O que preocupava David, de fato, era que essa falta de sentido da vida fosse tão banal quanto à falta de sentido da onda. O que o preocupava era a possibilidade da vida humana existir como consequência de fenômenos físicos e ser manipulada por tal causa e dela dependente até o momento de sua morte. Se fosse assim, a angústia esmagaria seu coração com uma pressão desmensurada. O vazio que havia em seu peito, a falta, a ausência, o rompimento repentino que o perseguia há tanto tempo.

Felizmente, o sentido surgiu naquele instante, como um relâmpago no horizonte. Literalmente, foi um relâmpago, trovões, e uma chuva fina que caía do céu... Ainda que David jurasse que não tinha nuvem alguma ali e a água viesse inexplicavelmente.

De qualquer forma, era um abalo em toda a atmosfera do complexo. O vento acelerando, a água caindo, o barulho de tempestade, as árvores se dobrando e deixando suas folhas circularem livres, as ondas da piscina transbordando... David pôs-se de pé imediatamente, tapando a cara e evitando a água ventada de lhe atingir a face. Abriu a porta do seu apartamento, mas foi quando as luzes também começaram a agir estranho. Todo o circuito elétrico começou a falhar, oscilar e uma rajada precisa de vento passando pelo corredor atingiu o corpo esguio de David, arrepiando-o, assustando-o até.

Havia algo ali. Algo que não queria ser visto, que não podia ser visto. David olhava de um lado para outro, olhava para a piscina, para o pátio, para os outros apartamentos do outro lado do pátio, para cima, para cada janela, mas não achava o que devia achar, não achava o que não queria ser achado. Era como se estivesse cego. E sentia algo fisicamente ali. Um estranhamento nas costas, nos ombros, na altura do ouvido, como se algo lhe agarrasse, quase sussurrasse.

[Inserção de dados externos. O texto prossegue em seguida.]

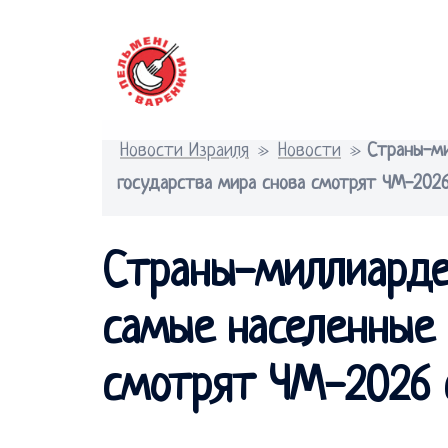
Перейти
к
содержимому
Новости Израиля
»
Новости
»
Страны-ми
государства мира снова смотрят ЧМ-202
Страны-миллиарде
самые населенные 
смотрят ЧМ-2026 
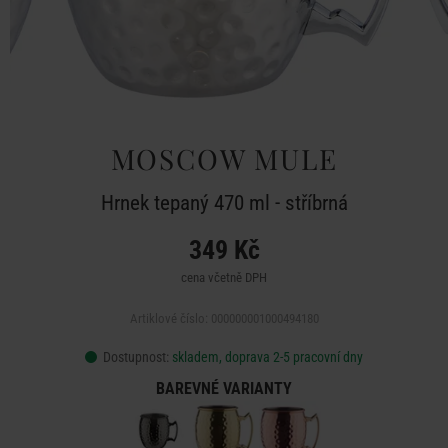
MOSCOW MULE
Hrnek tepaný 470 ml - stříbrná
349 Kč
cena včetně DPH
Artiklové číslo: 000000001000494180
Dostupnost:
skladem, doprava 2-5 pracovní dny
BAREVNÉ VARIANTY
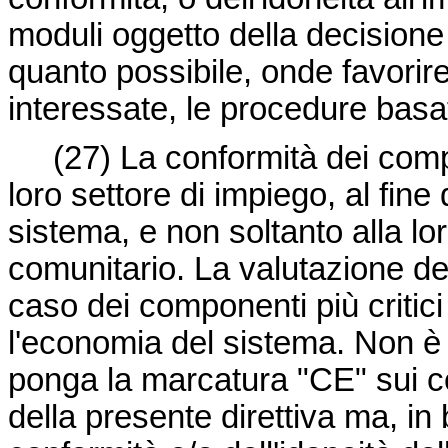
moduli oggetto della
decision
quanto possibile, onde favorire
interessate, le procedure basat
(27) La conformità dei comp
loro settore di impiego, al fine d
sistema, e non soltanto alla lo
comunitario. La valutazione dell
caso dei componenti più critici 
l'economia del sistema. Non è 
ponga la marcatura "CE" sui co
della presente direttiva ma, in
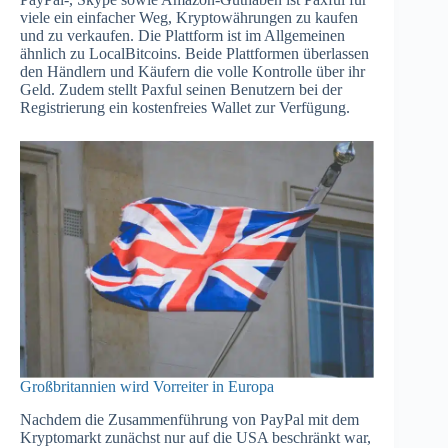
viele ein einfacher Weg, Kryptowährungen zu kaufen
und zu verkaufen. Die Plattform ist im Allgemeinen
ähnlich zu LocalBitcoins. Beide Plattformen überlassen
den Händlern und Käufern die volle Kontrolle über ihr
Geld. Zudem stellt Paxful seinen Benutzern bei der
Registrierung ein kostenfreies Wallet zur Verfügung.
Großbritannien wird Vorreiter in Europa
Nachdem die Zusammenführung von PayPal mit dem
Kryptomarkt zunächst nur auf die USA beschränkt war,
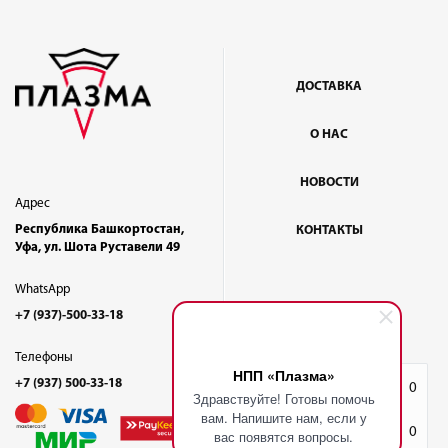
ДОСТАВКА
О НАС
НОВОСТИ
Адрес
Республика Башкортостан,
КОНТАКТЫ
Уфа, ул. Шота Руставели 49
WhatsApp
+7 (937)-500-33-18
Телефоны
НПП «Плазма»
+7 (937) 500-33-18
Избранное
0
Здравствуйте! Готовы помочь
вам. Напишите нам, если у
Корзина
0
вас появятся вопросы.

Cada trovão, com um relâmpago, iluminava tudo em uma luz azul muito fina, e foi então que David viu o que devia. As sombras apareciam apenas à luz dos raios. O rapaz congelou por uns instantes, esperando o próximo relâmpago, com o corpo encostado no parapeito e os olhos fixos na parede para qual estava de costas há pouco. E a próxima luz azul surgiu, segundos apenas foram suficientes para uma das visões mais perturbadoras que ele já teve. Por todo o corredor, em toda parede, contornos, sombras, foram revelados, corpos adultos, vultos borrados, lado a lado, aglomerados... O que quer que lá estivesse, podia fugir do olhar, mas não da luz intensa.

David, aterrorizado, caiu de costas para o jardim dois andares abaixo, no pátio. Assim que tocou o chão, pensou se devia se mexer e correr ou ficar parado. Correu. Rápido, preciso, sem olhar para trás, conforme outro raio iluminou tudo e ele pode ver no bloco de apartamentos à frente, nos corredores dos cinco andares que se erguiam, sombras, e dessa vez ele as pode ver se mover. Seu medo maior era se as sombras sabiam que ele as havia visto.

Então, sem perceber, David correu para o lugar errado e se atirou na água da piscina. Era morna, mas ainda assim gelada. Ele tentou correr de volta, mas a água era mole e ele só afundou, mergulhou estranhamente. Outro raio revelou para ele os vultos refletidos na superfície da água, mais borrados dessa vez, pois ele os via por meio da própria água.

 

Mas esse não era o começo de uma história, tampouco o que a movimentava, era o fim, o efeito colateral. A história, ela própria, começara muito antes de David e ia muito além de sua angústia.